There’s something very special about planning and taking on a meaningful mission. A good outdoor experience can make you feel great for hours afterwards, but completing an adventure with a real purpose leaves you buzzing for days.
What makes an adventure purposeful? The scope is wide and there’s no hard and fast definition, but basically you simply need to have a positive objective in mind when you set off for your hike, bike ride, run, ramble, scramble – whatever kind of outdoor escapade you’re embarking on.
The idea of setting up a Purposeful Adventures campaign was conceived by Trash Free Trails, an organisation dedicated to cleaning and improving paths, bridleways, tracks and trails – all the routes we use to access and explore the green spaces and outdoor environments that so enrich our adventure lives, but that can be spoilt by the presence of rubbish.
Leave the trail better than you found it
The concept is beautifully simple: Any mission that leaves a positive trace on the trails and landscape you explore, or on the hearts and minds of people you’re out and about with (including yourself), absolutely counts as a purposeful adventure.
So, you might set out to do a litter pick, filling a bag with non-degradable rubbish as you cycle, stroll or run along a route. Alternatively, you could undertake a challenge to raise awareness of an issue that affects a trail or outdoor area, or don your citizen scientist hat and contribute to a wildlife survey by documenting butterflies, birds or bees you encounter in a woodland. Or you might devise an adventure that introduces and inspires a friend or family member to embrace the outdoors for the first time.
Positive planning
There are myriad ways of taking on a purposeful adventure, either by yourself or with a crew of likeminded outdoor explorers. You’re limited only by your own imagination. But the best, most rewarding and successful purposeful adventures are those that are well planned, and this is where komoot comes in.

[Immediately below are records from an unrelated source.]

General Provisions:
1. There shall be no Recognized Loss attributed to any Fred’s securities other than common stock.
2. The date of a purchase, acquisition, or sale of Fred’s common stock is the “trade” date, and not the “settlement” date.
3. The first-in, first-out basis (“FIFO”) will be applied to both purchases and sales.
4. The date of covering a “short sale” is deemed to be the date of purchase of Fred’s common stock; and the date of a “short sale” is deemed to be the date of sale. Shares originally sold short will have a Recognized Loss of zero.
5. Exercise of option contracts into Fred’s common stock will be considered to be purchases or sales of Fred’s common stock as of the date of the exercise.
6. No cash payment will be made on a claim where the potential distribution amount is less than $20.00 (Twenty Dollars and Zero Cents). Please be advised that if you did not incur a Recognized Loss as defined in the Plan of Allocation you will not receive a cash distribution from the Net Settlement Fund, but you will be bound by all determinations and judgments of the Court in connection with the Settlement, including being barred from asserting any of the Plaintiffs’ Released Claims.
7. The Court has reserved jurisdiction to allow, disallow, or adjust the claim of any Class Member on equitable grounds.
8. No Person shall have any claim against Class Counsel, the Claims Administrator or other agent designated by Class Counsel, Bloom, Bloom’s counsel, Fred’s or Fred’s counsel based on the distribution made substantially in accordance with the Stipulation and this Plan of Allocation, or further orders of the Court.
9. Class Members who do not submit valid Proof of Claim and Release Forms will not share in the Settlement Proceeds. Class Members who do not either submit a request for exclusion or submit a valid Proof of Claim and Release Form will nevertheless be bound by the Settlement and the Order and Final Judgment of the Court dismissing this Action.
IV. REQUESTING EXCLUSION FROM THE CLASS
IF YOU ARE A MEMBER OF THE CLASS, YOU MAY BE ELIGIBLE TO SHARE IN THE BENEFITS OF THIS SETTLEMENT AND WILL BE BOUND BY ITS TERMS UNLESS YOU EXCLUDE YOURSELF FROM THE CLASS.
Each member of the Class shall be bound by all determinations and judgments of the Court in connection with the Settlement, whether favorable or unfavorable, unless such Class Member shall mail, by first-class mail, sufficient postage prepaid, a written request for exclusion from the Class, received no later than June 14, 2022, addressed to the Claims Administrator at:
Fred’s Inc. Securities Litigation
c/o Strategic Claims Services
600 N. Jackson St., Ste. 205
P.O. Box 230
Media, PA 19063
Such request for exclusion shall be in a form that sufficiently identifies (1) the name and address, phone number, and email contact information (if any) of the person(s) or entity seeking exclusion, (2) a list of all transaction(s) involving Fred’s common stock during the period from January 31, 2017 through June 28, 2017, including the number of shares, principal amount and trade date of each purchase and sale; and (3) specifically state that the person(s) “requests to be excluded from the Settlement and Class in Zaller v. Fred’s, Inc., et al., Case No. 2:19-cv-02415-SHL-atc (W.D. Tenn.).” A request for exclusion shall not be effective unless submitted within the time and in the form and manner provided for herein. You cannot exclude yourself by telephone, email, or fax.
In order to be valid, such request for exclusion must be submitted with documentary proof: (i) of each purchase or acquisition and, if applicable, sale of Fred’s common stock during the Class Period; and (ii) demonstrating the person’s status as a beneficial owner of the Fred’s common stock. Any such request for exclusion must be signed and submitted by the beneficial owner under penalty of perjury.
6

Komoot is an app that provides all the tools required for you to create a purposeful adventure, and then share it with your friends and followers – tagging Trash Free Trails when you upload it. Used by over 35 million outdoor enthusiasts around the world, komoot’s easy to use route planner enables you to map out an adventure with confidence, because you can access other people’s experiences on the paths you intend exploring, see what the terrain is like and even check out the weather forecast for the day you intend going.
And an adventure can still be enjoyable and challenging, while also being full of positive purpose. A couple of years ago, environmentalist and ultrarunner Damian Hall set a new fastest-known-time record for completing the 268-mile Pennine Way, while picking up litter en route.
Plog with the dog
But you don’t need to attempt to break any records or do anything particularly extraordinary or spectacular to join in with the purposeful adventure campaign – you can make a really meaningful difference to the state of a trail, or someone’s enjoyment of the outdoors, by incorporating a modest purpose in the kind of adventure pursuits you do on a daily or weekly basis.
“One of the cool things about the Purposeful Adventures campaign is that there is such a broad scope,” says Rob Marshall from komoot. “Folk can get out on all different kinds of Purposeful Adventures.”
To prove this – to myself as much as anyone else – I planned a plogging adventure last week. Plogging, which originated in Sweden but has become popular all over the planet, is a combination of trail running and litter picking.
I do a bit of unplanned plogging pretty much every time I go for a run, picking up at least one piece of plastic and binning it as I go. But last week I jumped on komoot and planned a route along a section of the Jurassic Coast in Devon, between the village of Beer and the mouth of the River Axe in Seaton. The route was close to where I live, so I was able to access it without using any motorised transport (always a good start for a purposeful adventure) and then I collected non-biodegradable rubbish from the beach and footpaths as I went.
To enable me to gather more trash than I can usually, I wore a waistbelt with a chalk bag that I normally use for rock climbing, which worked really well, especially when I found a load of discarded fishing line covered in super-sharp barbed hooks that I would not have fancied carrying in my bare hands while clambering over rocks.
I ended up with a full bag of beachcombed trash and a couple of handfuls of larger items, like metal cans and plastic bottles, which I was able to deposit in a recycling bin at the end of the beach. Even my dog Rosie joined in, collecting a couple of old broken tennis balls along the way, which we eventually consigned to the bin (much to her disappointment).
I enjoyed a great 10km run along a World Heritage-listed shoreline, and got the benefit of an extra buzz that came from the knowledge we had left the place in a better state than we’d found it. I shared my purposeful adventure on komoot, and I’m busy planning the next one. So that’s my story – what’s yours?